• Exercise brief:
Please change "developed" to "edited" in the stretch from the start of the material through the line containing "monochrome: a 73.58, b 64.21", and give that stretch back with nothing else altered.

(Saved entries)
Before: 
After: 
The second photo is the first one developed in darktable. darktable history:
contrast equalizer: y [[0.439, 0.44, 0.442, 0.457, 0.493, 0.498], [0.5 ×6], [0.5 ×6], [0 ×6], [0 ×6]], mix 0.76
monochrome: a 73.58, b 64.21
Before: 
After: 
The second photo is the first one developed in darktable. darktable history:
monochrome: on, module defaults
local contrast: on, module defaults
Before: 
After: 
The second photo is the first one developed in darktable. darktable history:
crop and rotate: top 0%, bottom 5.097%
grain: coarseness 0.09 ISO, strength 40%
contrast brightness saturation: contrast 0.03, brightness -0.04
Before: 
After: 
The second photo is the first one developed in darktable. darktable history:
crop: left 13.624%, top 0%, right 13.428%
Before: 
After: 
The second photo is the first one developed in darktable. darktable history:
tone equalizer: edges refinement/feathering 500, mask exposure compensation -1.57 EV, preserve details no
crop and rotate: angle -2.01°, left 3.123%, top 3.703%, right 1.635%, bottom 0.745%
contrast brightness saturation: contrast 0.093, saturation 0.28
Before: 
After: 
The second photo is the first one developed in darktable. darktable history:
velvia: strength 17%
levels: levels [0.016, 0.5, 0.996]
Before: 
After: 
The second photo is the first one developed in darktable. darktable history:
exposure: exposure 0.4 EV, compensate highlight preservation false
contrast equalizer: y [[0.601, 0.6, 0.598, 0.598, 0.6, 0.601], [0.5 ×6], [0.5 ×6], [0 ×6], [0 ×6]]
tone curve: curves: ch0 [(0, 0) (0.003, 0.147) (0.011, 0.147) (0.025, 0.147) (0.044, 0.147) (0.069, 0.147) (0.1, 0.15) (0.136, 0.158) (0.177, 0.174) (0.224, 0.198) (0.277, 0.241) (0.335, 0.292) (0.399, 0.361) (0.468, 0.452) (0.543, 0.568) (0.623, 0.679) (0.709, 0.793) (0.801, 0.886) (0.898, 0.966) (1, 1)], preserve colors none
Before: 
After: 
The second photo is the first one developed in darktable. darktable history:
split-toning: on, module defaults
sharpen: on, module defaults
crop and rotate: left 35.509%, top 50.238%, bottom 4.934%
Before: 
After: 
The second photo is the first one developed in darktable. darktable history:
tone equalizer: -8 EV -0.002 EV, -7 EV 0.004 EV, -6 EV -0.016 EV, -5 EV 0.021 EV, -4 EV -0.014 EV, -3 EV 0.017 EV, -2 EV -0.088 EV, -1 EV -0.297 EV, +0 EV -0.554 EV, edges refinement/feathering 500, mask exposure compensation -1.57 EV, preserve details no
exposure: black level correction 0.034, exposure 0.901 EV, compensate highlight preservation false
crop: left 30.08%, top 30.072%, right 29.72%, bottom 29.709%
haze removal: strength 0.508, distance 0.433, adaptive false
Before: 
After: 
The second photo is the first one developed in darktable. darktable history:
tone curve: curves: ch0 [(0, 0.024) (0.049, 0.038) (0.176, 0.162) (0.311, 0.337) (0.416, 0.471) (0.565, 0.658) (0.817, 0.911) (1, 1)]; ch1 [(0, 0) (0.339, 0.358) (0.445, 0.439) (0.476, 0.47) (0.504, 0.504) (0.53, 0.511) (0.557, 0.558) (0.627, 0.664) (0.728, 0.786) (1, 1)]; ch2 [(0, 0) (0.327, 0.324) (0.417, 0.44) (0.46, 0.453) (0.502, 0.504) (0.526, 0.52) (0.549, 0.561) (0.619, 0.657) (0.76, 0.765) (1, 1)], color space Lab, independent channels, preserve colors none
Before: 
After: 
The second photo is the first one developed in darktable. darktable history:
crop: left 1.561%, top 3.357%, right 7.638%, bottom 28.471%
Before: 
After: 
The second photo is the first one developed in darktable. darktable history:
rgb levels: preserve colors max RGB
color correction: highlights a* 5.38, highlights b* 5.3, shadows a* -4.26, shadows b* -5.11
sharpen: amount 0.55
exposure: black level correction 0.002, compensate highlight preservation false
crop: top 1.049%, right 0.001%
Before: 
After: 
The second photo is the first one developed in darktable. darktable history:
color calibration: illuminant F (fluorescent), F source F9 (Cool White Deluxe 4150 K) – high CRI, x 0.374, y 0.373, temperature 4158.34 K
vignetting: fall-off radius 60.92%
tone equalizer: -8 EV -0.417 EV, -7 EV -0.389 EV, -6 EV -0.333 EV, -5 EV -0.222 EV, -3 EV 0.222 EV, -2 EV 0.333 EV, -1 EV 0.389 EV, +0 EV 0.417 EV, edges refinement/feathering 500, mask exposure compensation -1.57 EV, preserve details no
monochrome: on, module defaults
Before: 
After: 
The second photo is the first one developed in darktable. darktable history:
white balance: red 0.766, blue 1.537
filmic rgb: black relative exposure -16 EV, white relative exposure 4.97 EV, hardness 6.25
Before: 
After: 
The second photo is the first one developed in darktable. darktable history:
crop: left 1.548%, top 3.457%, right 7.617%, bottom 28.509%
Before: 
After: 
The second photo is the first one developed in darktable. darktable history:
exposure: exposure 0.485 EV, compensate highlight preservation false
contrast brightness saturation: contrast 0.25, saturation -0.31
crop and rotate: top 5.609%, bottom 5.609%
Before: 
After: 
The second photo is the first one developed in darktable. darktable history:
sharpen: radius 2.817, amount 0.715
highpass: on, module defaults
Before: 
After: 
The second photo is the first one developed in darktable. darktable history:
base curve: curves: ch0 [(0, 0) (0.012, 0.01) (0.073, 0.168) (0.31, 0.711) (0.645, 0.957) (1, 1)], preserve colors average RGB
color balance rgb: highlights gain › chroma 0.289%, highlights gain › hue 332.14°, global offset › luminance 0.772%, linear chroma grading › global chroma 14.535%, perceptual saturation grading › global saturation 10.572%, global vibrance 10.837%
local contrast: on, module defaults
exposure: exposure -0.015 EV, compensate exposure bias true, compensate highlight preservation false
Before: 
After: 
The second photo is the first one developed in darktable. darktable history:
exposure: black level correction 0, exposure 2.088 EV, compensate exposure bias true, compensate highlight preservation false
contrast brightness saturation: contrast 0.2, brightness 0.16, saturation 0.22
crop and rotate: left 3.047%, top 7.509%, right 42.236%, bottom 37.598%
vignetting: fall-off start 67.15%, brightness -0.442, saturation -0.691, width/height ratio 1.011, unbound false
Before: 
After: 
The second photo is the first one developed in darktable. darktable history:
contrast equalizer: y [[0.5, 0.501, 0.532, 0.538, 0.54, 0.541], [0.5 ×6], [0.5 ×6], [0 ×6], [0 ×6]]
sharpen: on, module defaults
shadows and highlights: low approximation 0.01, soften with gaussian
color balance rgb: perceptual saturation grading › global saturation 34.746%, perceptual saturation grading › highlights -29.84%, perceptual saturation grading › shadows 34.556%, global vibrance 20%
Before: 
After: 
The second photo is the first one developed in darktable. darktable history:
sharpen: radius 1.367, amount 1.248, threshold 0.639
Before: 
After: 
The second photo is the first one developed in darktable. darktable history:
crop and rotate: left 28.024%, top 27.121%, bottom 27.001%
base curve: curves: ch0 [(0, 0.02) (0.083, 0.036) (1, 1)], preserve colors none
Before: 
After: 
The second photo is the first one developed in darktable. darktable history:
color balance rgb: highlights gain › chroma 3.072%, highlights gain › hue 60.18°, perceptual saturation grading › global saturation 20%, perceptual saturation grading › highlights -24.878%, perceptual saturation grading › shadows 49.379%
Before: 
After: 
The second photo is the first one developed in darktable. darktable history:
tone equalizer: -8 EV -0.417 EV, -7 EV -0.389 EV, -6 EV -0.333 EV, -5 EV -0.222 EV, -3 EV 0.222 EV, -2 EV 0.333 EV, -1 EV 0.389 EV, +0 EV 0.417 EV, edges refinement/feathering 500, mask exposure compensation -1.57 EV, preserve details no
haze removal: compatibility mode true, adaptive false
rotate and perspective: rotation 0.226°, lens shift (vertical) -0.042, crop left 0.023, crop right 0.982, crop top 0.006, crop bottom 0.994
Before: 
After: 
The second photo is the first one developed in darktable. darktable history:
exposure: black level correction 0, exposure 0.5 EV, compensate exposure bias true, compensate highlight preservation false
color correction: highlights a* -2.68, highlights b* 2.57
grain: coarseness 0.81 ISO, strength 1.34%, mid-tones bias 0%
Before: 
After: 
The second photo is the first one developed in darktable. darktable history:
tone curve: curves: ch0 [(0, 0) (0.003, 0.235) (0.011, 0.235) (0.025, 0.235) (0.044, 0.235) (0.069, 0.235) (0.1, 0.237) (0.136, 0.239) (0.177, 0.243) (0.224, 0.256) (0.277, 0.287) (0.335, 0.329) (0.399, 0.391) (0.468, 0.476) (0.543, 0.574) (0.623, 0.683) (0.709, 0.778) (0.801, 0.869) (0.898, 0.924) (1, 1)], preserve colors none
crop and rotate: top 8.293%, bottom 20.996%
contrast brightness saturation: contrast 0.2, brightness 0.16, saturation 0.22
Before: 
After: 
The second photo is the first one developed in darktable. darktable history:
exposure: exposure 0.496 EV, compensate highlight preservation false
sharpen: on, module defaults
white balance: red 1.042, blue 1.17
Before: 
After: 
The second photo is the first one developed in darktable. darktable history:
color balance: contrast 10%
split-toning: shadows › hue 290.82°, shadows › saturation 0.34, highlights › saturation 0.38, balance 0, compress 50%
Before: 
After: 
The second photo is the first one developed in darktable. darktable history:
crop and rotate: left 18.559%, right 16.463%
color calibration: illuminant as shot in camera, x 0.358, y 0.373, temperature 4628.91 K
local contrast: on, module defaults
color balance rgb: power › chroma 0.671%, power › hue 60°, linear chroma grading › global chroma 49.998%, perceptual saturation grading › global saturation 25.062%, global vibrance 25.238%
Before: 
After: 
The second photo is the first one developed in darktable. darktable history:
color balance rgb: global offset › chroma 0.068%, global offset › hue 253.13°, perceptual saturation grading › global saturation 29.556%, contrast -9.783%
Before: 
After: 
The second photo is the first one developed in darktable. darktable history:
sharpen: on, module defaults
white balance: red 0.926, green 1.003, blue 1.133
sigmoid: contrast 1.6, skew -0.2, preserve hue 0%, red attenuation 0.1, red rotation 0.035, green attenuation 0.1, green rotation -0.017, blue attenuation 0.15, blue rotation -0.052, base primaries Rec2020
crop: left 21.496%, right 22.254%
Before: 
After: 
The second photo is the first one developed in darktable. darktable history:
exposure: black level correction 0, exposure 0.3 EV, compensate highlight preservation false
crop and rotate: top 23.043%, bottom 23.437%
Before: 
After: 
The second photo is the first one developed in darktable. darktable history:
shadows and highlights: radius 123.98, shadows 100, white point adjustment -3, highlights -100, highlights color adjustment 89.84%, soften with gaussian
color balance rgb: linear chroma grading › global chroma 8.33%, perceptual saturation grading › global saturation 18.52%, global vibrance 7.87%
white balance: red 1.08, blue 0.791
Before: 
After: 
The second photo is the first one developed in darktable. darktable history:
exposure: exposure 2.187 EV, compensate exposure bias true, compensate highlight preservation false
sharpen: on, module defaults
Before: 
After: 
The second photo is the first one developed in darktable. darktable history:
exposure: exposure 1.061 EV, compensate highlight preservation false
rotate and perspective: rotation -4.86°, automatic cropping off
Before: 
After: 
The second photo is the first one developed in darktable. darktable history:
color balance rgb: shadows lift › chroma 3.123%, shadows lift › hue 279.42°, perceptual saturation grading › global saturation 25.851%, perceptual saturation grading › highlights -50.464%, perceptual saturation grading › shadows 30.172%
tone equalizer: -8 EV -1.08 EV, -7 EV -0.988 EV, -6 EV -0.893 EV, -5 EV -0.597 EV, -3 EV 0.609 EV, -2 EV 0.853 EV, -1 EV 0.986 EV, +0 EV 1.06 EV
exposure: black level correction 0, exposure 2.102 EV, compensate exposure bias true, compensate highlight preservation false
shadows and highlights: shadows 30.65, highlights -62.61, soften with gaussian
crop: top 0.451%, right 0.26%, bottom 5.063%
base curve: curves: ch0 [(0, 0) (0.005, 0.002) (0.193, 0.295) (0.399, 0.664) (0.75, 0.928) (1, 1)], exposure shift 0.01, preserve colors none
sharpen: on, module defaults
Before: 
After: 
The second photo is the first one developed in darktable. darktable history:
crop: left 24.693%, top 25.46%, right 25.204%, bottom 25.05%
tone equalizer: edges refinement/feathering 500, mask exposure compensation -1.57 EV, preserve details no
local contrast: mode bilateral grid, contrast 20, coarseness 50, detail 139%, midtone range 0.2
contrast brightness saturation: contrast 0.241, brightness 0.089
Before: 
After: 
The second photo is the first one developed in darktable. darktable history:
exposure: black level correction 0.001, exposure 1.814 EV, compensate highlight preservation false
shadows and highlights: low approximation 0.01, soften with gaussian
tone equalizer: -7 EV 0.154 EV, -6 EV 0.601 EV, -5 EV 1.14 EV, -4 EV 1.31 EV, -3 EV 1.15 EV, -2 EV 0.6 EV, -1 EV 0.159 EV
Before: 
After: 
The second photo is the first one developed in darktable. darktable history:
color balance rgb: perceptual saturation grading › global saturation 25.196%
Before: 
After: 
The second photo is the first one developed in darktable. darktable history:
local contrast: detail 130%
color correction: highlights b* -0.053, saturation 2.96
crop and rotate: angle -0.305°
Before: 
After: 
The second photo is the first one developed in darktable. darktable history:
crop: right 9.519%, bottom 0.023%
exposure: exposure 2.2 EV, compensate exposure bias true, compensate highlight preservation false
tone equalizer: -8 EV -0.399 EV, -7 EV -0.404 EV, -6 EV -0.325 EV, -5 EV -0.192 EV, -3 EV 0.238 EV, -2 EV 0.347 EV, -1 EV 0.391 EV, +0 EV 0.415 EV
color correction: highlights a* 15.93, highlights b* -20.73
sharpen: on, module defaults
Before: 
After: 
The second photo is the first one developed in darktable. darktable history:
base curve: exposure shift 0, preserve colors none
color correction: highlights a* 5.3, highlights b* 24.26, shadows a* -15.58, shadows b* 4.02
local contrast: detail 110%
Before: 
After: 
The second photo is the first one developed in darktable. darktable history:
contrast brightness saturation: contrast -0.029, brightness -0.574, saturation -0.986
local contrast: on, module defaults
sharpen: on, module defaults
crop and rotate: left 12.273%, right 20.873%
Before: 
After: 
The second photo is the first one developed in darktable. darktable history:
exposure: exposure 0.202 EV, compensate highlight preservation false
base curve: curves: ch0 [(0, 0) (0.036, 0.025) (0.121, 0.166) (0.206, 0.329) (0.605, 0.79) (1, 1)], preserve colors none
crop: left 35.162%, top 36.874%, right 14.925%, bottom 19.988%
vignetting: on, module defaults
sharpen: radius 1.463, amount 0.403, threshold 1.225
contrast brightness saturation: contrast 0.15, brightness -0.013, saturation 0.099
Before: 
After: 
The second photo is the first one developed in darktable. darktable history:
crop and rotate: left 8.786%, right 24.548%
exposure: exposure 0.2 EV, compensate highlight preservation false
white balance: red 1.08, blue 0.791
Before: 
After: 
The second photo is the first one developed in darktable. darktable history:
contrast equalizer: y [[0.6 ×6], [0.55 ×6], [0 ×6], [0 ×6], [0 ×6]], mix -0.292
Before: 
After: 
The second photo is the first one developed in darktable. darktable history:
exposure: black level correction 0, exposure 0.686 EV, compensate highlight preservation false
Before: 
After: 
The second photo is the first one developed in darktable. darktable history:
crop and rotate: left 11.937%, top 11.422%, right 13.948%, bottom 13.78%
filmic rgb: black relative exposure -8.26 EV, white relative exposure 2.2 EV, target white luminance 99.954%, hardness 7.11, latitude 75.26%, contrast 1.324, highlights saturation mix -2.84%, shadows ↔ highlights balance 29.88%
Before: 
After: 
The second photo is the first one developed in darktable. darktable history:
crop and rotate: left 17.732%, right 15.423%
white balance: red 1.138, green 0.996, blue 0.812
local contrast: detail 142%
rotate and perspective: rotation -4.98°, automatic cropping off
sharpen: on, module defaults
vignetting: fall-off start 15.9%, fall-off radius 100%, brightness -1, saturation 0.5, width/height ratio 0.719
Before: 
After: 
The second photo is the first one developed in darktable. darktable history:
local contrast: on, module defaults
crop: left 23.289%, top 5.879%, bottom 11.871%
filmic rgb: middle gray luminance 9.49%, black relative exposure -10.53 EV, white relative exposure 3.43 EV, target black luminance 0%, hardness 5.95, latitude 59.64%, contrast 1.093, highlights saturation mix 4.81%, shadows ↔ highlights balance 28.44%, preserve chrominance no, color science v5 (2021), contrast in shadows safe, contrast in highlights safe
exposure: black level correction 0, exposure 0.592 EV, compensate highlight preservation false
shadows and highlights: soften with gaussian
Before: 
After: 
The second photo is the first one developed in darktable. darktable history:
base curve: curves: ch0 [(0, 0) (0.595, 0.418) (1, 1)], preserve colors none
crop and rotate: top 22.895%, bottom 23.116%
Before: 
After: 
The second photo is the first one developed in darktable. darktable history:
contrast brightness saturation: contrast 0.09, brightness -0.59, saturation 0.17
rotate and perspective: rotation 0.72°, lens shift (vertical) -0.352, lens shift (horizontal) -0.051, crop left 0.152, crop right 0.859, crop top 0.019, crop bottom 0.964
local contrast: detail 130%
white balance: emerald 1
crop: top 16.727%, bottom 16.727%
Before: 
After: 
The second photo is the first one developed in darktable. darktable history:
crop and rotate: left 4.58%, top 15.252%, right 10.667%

• The reply:
Before: 
After: 
The second photo is the first one edited in darktable. darktable history:
contrast equalizer: y [[0.439, 0.44, 0.442, 0.457, 0.493, 0.498], [0.5 ×6], [0.5 ×6], [0 ×6], [0 ×6]], mix 0.76
monochrome: a 73.58, b 64.21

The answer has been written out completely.